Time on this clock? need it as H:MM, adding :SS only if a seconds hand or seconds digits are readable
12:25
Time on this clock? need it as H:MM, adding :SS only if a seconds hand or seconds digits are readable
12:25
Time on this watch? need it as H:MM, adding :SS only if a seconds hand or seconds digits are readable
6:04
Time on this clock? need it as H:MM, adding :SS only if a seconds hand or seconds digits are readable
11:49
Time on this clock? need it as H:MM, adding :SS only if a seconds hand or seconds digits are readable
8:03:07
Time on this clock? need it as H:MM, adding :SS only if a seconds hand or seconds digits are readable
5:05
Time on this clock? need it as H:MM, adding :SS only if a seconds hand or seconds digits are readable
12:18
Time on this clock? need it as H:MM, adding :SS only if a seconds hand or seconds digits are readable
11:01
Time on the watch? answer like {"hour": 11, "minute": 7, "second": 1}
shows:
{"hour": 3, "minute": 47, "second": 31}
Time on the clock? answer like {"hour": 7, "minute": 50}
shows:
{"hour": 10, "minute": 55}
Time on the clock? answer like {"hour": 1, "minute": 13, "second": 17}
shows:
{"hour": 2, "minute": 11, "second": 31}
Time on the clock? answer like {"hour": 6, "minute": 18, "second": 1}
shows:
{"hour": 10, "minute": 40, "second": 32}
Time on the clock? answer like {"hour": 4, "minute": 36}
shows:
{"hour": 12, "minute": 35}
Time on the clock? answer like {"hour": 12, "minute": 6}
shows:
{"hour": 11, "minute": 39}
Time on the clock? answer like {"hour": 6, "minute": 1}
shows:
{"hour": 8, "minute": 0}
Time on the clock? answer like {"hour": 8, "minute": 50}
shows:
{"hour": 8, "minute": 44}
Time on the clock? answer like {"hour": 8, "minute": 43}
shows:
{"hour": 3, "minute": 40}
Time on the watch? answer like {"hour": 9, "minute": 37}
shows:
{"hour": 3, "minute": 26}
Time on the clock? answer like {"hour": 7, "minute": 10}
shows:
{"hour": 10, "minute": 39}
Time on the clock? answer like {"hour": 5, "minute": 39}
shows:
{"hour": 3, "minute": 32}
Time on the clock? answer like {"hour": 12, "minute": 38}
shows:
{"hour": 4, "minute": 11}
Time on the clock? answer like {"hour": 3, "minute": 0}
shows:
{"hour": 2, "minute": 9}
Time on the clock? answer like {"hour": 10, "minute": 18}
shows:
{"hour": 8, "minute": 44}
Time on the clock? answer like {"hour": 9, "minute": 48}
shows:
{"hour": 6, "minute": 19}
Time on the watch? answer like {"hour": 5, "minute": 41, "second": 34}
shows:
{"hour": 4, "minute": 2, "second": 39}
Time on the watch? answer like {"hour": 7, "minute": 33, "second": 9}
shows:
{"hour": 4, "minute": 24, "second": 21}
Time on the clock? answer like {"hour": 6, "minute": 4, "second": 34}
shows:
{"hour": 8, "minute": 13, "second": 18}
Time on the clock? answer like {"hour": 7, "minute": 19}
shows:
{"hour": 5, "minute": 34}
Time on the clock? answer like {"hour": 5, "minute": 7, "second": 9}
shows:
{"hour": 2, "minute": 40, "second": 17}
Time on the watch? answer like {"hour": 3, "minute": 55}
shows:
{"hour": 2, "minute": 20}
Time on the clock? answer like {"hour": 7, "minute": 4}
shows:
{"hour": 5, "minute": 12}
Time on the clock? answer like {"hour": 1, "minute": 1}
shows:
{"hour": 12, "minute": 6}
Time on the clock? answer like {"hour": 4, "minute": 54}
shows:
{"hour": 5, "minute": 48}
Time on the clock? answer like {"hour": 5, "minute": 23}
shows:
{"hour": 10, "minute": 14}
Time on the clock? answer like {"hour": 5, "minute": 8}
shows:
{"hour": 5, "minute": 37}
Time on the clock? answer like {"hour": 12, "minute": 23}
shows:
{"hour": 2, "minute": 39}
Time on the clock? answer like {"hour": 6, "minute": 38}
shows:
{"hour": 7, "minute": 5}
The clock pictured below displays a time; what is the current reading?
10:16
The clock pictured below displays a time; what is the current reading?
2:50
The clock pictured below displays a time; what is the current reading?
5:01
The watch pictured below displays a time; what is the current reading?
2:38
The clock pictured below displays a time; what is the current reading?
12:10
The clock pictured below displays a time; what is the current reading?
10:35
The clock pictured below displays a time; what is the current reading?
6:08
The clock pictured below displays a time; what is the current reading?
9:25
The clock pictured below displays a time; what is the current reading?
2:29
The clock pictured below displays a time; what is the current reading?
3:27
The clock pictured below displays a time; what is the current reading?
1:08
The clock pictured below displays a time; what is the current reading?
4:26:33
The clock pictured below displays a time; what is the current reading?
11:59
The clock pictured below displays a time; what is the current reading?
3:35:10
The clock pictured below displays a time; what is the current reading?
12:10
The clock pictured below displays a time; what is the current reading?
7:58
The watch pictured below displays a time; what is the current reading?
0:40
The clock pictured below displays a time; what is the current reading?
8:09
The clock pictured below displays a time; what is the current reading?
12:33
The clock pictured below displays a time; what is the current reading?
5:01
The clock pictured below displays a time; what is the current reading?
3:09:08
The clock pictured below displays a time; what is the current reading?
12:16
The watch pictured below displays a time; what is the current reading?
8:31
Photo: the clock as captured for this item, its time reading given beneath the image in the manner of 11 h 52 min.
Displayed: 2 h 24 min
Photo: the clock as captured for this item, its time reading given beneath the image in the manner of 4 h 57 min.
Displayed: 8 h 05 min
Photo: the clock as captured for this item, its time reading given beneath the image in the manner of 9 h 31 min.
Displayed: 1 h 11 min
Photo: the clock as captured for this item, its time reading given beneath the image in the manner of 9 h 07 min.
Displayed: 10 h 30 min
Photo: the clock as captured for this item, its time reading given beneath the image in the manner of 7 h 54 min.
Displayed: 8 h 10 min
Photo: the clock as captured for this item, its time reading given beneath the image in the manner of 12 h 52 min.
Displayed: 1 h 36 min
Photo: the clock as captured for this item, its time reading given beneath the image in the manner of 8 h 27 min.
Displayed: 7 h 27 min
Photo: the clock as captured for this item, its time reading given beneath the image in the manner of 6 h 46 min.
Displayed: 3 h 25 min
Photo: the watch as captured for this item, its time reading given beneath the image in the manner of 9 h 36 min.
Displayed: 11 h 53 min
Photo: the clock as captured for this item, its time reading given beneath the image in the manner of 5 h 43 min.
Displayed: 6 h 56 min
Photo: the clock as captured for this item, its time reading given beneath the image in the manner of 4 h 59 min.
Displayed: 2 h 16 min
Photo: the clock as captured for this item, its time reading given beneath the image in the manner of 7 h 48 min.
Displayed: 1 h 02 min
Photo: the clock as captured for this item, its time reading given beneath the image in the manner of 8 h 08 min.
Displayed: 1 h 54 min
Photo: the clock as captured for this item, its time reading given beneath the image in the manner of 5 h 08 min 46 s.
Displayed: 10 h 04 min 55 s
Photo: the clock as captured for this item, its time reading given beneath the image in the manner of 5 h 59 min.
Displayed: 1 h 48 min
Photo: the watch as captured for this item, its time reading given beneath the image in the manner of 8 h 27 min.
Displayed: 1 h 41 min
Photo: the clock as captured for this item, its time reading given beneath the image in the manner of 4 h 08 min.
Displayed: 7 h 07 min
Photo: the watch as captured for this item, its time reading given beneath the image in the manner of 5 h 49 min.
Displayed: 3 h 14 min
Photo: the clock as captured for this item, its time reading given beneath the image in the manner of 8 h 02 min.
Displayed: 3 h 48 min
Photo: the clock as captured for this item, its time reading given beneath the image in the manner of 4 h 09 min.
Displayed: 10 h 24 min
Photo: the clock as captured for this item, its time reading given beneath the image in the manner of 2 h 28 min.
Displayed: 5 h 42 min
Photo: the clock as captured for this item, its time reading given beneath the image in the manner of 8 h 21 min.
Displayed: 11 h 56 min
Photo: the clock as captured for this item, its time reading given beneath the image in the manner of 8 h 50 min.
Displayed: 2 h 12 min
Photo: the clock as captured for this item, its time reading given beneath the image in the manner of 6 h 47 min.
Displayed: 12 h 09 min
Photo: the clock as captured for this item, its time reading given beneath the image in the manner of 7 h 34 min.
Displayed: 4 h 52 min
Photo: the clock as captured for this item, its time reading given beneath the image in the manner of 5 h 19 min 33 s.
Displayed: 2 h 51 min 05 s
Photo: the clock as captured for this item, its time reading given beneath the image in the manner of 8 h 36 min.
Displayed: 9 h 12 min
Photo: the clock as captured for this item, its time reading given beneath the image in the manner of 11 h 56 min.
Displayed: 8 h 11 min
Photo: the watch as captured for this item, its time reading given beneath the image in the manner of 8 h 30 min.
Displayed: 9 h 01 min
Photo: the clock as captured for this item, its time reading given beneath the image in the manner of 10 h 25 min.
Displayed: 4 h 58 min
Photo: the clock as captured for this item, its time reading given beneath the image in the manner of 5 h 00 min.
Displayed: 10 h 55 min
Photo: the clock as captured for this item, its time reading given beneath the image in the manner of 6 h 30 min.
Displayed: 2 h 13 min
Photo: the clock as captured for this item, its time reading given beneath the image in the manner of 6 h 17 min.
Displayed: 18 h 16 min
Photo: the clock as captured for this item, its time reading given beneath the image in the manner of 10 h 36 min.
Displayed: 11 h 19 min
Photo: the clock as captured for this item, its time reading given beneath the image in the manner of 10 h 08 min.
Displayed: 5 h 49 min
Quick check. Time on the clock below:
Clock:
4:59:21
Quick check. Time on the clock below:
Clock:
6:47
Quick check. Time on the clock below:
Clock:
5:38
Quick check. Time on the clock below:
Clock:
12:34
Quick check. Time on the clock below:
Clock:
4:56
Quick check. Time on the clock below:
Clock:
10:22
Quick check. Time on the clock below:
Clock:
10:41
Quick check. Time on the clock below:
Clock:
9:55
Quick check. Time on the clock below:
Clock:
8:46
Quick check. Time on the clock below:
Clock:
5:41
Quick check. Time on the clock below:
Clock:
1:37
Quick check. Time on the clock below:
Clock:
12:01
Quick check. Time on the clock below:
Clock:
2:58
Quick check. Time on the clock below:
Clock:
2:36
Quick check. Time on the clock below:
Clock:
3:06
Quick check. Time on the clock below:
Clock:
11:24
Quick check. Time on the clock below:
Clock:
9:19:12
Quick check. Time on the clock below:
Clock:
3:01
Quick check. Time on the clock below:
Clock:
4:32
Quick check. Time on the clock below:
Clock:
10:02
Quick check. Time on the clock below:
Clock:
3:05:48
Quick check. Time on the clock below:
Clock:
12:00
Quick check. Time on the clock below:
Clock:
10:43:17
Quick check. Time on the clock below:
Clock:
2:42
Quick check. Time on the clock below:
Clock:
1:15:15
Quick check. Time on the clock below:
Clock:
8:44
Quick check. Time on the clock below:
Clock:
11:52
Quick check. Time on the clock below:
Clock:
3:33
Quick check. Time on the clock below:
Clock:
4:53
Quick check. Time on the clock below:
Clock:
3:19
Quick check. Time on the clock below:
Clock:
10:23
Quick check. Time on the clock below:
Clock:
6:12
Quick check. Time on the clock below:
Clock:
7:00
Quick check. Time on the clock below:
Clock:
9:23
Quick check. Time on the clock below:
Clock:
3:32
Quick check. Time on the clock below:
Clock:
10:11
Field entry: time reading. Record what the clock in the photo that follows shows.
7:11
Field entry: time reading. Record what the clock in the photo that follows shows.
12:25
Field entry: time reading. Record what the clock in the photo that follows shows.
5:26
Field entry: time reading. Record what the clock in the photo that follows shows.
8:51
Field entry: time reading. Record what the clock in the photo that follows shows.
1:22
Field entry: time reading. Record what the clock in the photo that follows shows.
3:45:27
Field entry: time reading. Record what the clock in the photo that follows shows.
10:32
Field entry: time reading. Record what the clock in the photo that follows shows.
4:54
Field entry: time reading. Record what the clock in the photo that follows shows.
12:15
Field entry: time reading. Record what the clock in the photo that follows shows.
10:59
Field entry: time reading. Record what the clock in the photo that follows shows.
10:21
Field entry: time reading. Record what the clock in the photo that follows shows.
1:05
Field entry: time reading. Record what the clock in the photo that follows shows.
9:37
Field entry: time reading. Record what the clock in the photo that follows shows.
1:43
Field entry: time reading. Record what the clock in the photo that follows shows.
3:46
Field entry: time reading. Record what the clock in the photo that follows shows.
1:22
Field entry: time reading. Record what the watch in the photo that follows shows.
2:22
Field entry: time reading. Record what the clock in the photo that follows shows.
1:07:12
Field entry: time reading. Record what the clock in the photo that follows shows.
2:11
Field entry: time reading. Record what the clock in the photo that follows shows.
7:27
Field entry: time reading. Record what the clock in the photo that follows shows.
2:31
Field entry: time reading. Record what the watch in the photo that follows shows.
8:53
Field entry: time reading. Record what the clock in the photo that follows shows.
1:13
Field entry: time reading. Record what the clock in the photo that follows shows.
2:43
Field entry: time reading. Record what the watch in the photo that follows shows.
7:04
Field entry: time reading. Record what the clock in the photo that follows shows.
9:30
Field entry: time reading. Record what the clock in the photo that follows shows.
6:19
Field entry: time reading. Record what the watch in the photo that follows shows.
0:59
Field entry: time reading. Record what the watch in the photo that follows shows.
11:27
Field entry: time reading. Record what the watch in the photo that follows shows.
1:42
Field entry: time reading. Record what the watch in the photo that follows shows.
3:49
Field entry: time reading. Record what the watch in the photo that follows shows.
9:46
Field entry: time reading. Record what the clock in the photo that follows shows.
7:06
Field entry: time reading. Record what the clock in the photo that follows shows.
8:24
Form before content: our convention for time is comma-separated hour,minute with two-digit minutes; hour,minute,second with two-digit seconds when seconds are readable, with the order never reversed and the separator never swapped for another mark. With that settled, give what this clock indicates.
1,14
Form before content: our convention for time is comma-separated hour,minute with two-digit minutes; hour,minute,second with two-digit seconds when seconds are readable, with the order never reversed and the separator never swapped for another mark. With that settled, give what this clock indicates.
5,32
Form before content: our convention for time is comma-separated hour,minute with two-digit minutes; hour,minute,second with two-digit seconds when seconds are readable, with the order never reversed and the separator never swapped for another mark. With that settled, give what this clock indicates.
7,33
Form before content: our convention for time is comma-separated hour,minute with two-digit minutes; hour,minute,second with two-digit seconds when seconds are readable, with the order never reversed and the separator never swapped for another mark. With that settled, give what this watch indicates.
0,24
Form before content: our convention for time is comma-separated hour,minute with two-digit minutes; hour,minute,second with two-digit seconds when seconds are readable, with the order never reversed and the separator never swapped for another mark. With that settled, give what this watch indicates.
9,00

---

● **JOB**
Copy word for word the part of the entries above that opens with the line containing "7 h 34 min." and closes with the line containing "Displayed: 9 h 12 min", keeping both of those lines.

● **SOLUTION TO THIS PROBLEM**
Photo: the clock as captured for this item, its time reading given beneath the image in the manner of 7 h 34 min.
Displayed: 4 h 52 min
Photo: the clock as captured for this item, its time reading given beneath the image in the manner of 5 h 19 min 33 s.
Displayed: 2 h 51 min 05 s
Photo: the clock as captured for this item, its time reading given beneath the image in the manner of 8 h 36 min.
Displayed: 9 h 12 min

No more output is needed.